:: Records provided ::

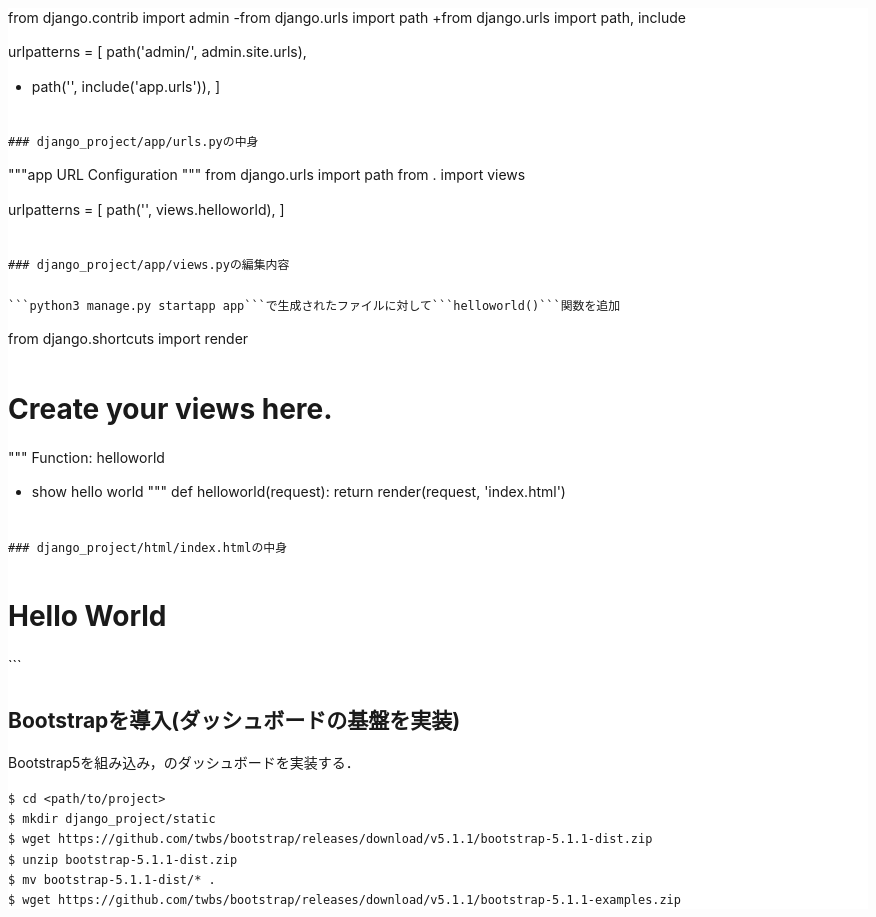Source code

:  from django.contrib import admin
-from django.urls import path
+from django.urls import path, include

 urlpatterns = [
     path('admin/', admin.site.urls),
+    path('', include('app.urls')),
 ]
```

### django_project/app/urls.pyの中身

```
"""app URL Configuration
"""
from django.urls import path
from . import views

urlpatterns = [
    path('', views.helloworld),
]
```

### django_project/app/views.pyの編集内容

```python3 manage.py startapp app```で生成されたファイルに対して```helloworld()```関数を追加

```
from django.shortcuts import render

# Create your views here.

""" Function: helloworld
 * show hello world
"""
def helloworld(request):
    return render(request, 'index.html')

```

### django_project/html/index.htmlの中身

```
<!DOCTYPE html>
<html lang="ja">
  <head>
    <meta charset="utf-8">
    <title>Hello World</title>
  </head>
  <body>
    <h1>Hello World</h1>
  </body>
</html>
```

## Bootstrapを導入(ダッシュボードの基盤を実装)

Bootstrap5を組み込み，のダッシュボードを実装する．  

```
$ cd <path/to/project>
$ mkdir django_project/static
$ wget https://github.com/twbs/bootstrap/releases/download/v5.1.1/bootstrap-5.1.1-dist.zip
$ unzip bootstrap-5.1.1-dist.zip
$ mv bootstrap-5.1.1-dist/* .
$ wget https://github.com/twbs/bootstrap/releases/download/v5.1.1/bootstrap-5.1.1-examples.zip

:::

▸ Requirement: Your output should be the records above, duplicated exactly and picture-free.

▸ Exercise output:
Source code

:  from django.contrib import admin
-from django.urls import path
+from django.urls import path, include

 urlpatterns = [
     path('admin/', admin.site.urls),
+    path('', include('app.urls')),
 ]
```

### django_project/app/urls.pyの中身

```
"""app URL Configuration
"""
from django.urls import path
from . import views

urlpatterns = [
    path('', views.helloworld),
]
```

### django_project/app/views.pyの編集内容

```python3 manage.py startapp app```で生成されたファイルに対して```helloworld()```関数を追加

```
from django.shortcuts import render

# Create your views here.

""" Function: helloworld
 * show hello world
"""
def helloworld(request):
    return render(request, 'index.html')

```

### django_project/html/index.htmlの中身

```
<!DOCTYPE html>
<html lang="ja">
  <head>
    <meta charset="utf-8">
    <title>Hello World</title>
  </head>
  <body>
    <h1>Hello World</h1>
  </body>
</html>
```

## Bootstrapを導入(ダッシュボードの基盤を実装)

Bootstrap5を組み込み，のダッシュボードを実装する．  

```
$ cd <path/to/project>
$ mkdir django_project/static
$ wget https://github.com/twbs/bootstrap/releases/download/v5.1.1/bootstrap-5.1.1-dist.zip
$ unzip bootstrap-5.1.1-dist.zip
$ mv bootstrap-5.1.1-dist/* .
$ wget https://github.com/twbs/bootstrap/releases/download/v5.1.1/bootstrap-5.1.1-examples.zip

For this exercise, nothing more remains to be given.